◆ **What needs to be done**
Present the text of the rows, from their very first line through the line containing "Savannah Technical College" (both included), as a Markdown table with the columns Line and Text, numbering each line and leaving out any blank lines.

◆ **Recorded data**
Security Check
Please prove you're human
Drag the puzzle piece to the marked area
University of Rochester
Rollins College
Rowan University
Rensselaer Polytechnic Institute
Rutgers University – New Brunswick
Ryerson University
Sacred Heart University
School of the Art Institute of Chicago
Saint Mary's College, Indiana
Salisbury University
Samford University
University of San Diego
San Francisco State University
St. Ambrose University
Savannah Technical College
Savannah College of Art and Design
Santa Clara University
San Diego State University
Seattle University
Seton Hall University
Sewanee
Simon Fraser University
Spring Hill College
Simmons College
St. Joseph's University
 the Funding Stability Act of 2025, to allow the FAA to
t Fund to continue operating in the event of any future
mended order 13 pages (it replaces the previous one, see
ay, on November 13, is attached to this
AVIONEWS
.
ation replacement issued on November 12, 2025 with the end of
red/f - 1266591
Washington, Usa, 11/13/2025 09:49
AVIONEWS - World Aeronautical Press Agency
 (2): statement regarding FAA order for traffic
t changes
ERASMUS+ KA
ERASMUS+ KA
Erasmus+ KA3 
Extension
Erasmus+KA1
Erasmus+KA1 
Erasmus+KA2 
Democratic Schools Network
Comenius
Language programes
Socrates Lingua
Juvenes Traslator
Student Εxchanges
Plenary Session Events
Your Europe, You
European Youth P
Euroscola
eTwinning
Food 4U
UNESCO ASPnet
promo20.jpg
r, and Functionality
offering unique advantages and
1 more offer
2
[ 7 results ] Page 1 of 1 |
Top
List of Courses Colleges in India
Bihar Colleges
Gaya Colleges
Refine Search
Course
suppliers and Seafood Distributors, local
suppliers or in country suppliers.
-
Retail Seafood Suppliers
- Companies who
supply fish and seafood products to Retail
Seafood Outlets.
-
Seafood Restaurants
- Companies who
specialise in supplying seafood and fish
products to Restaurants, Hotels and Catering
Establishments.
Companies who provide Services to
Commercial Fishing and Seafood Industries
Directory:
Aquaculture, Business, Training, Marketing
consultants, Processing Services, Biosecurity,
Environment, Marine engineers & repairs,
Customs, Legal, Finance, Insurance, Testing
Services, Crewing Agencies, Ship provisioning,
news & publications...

◆ **Problem solution**
| Line | Text |
|---|---|
| 1 | Security Check |
| 2 | Please prove you're human |
| 3 | Drag the puzzle piece to the marked area |
| 4 | University of Rochester |
| 5 | Rollins College |
| 6 | Rowan University |
| 7 | Rensselaer Polytechnic Institute |
| 8 | Rutgers University – New Brunswick |
| 9 | Ryerson University |
| 10 | Sacred Heart University |
| 11 | School of the Art Institute of Chicago |
| 12 | Saint Mary's College, Indiana |
| 13 | Salisbury University |
| 14 | Samford University |
| 15 | University of San Diego |
| 16 | San Francisco State University |
| 17 | St. Ambrose University |
| 18 | Savannah Technical College |